Yao's Millionaires' Problem is similar but different problem. The linked article also contains its solution.
 A: Construct a device in which participants insert pegs at a height corresponding to their age.  Participants take turns entering a closed room with the device.  The peg is inserted through an aperture which only allows access to one column of peg holes.  After inserting the peg, the participant rotates the aperture to the next column.  Construct the device with ratchets such that the aperture can only advance, and can only go around once, never coming back to the first column (this is a one-use-only device.)  Then the participant leaves the room and the next takes his turn.
After everyone is done, the lid of the device is lowered as far as it will go.  Its height corresponds to the maximum age of the group.
Afterwards, destroy the device.  (Or put in a reset button which ejects all the pegs and resets the ratchet.)
If you are worried, make it so that many handles must be used simultaneously to lower the lid, to prevent an untrustworthy participant from lowering the lid prematurely to discover the maximum age so far.
A: If the group consists of only 2 people, we can use the solution for Yao's Millionaires' Problem to solve this one. With that solution we can figure out who is older. Then the older person tells his age to the younger person. This doesn't reveal too much information, because for any good protocol the younger person gets to know the age of the other person, because he got to know the maximum age.
If the group size is larger than 2, and we can relax the requirements a bit, then I have a solution protocol. The relaxed requirements are: there is a chairman outside the group, and the group trusts this chairman with some aggregate information about the ages of some people (but they don't trust the chairman with their individual age).
The protocol consists of rounds. In each round at least one group member, who is not of the maximum age, is secretly eliminated. Every group member knows whether he has already been eliminated, but he doesn't know about the status of others. After each round the chairman announces a number, or he announces that the protocol is over.
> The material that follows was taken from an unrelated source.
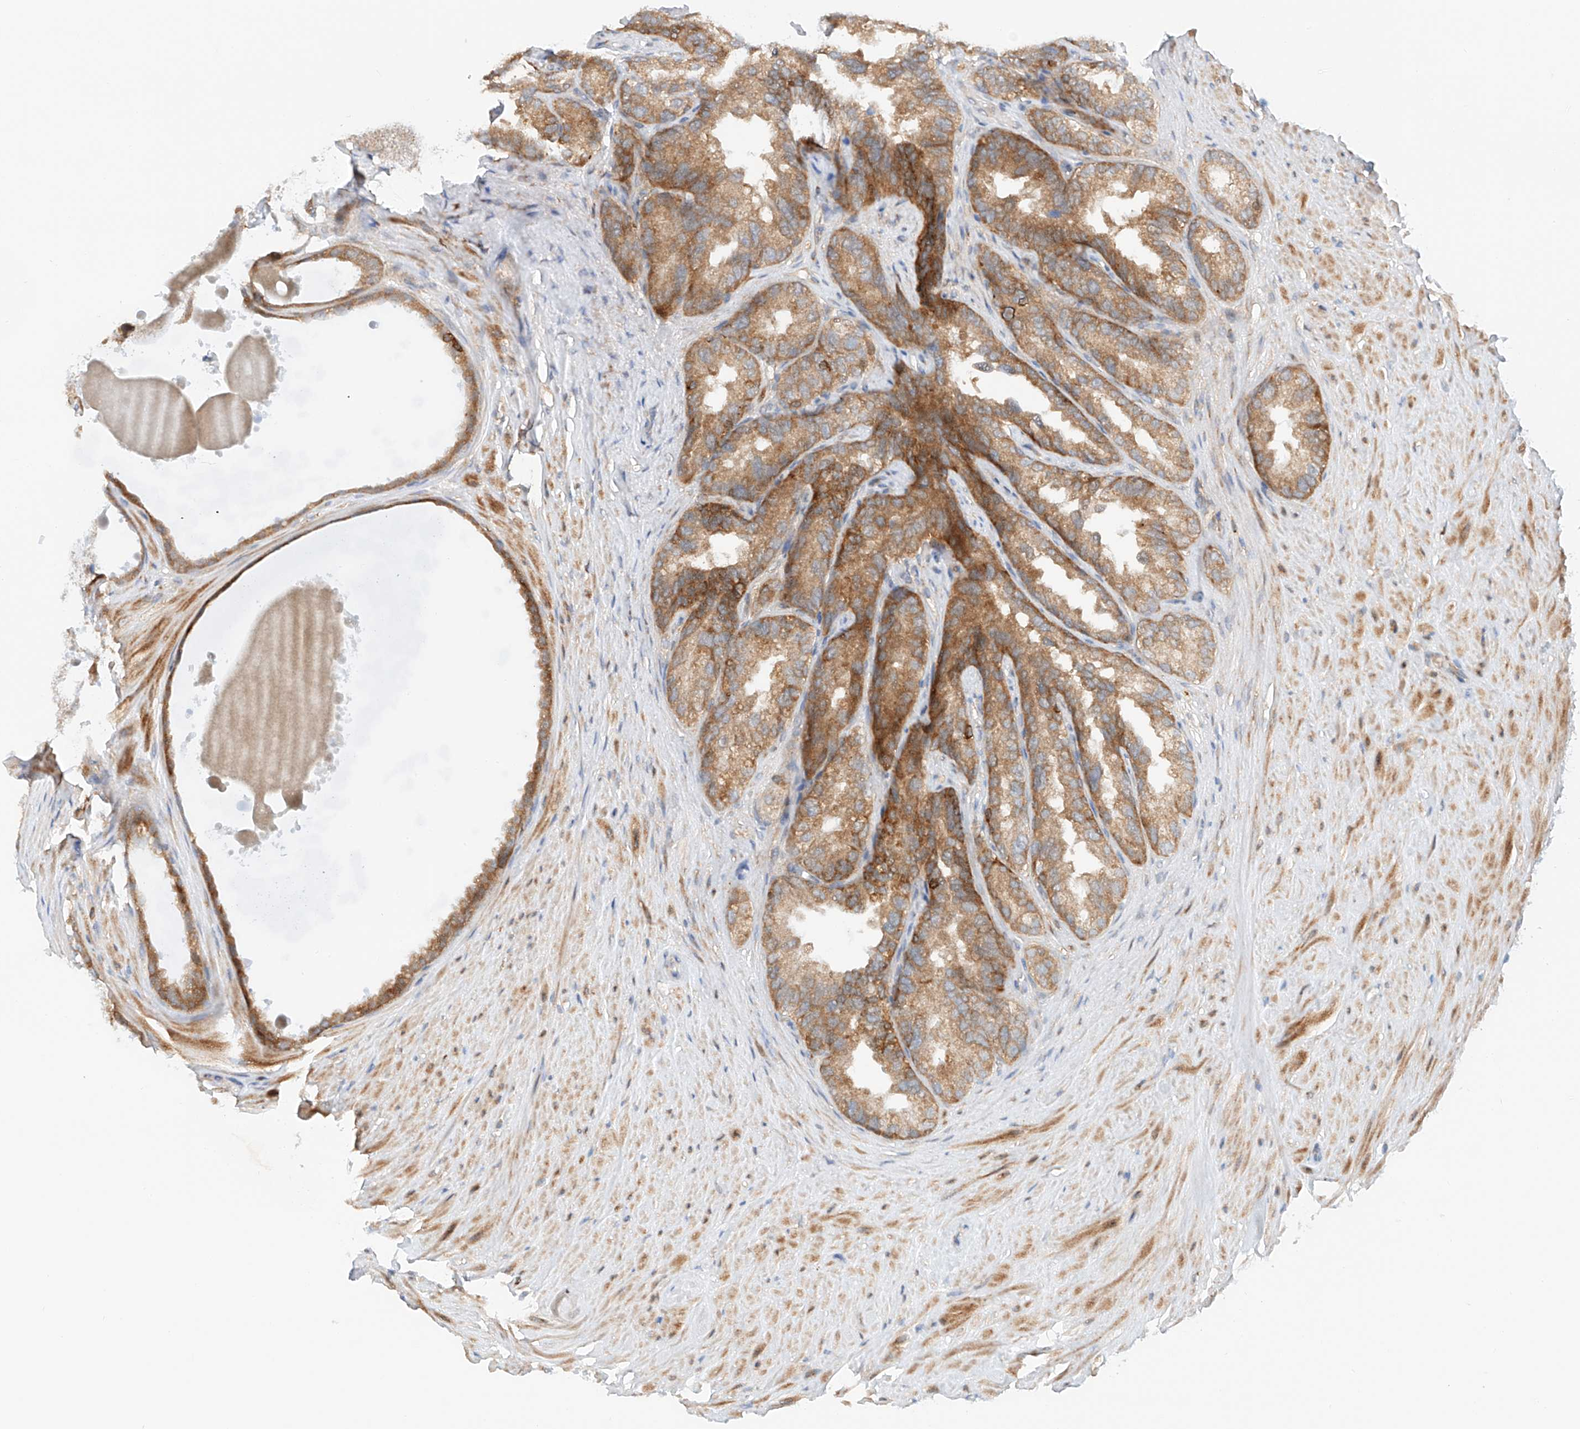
{"staining": {"intensity": "moderate", "quantity": ">75%", "location": "cytoplasmic/membranous"}, "tissue": "seminal vesicle", "cell_type": "Glandular cells", "image_type": "normal", "snomed": [{"axis": "morphology", "description": "Normal tissue, NOS"}, {"axis": "topography", "description": "Seminal veicle"}], "caption": "Protein expression analysis of unremarkable human seminal vesicle reveals moderate cytoplasmic/membranous expression in about >75% of glandular cells.", "gene": "MFN2", "patient": {"sex": "male", "age": 80}}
The last number announced is the answer (i.e. the maximum age). Each round goes like this: 1. The group (including eliminated members) and the chairman sit down to a round table in any random order. 2. The chairman picks two large random integers, writes them to a slip of paper, folds it, and passes it to the next person on the right. 3. This step is repeated for each group member. The next person reads the 2 numbers from the slip he has received. If the person is already eliminated, then he copies the numbers to a new slip of paper, folds it, and passes it on. Otherwise he picks a random positive integer coefficient, and adds his age multiplied by the coefficient to the first number, and adds the coefficient to the second number, writes the resulting two numbers to a new slip of paper, folds it, and passes it on. 4. The chairman receives the final slip, subtracts his own original random numbers, and divides the first result by the second result. The resulting ratio is a weighted average of the ages of the non-eliminated group members. 5. The chairman announces this weighted average, and declares that everybody not older than that is now eliminated. (This eliminates at least one person, the youngest of the non-eliminated ones.) 6. This is the end of the round. The protocol ends when the chairman has to divide by zero in step 4. The answer is the ratio he computed (and announced) in the previous round.
Having a chairman is indeed necessary. For example, if there was no chairman, but the first group member assumed that role (in addition to his normal duties in the protocol), too much information could be revealed. For example, let's assume that there are 3 people in the group, with the first one being the oldest, everybody has a different age, and the division-by-zero happens in the 4th round. In this case the first person can think like this: I got eliminated after the 3rd round, so in each round exactly one person was eliminated. So at the end of the 2nd round a single other person was eliminated. Based on the information I received as the chairman at the end of the 2nd round, I can compute both the coefficient and the age of that other person. I don't know who he is, but I know a non-maximal age value in the group. And that's too much information.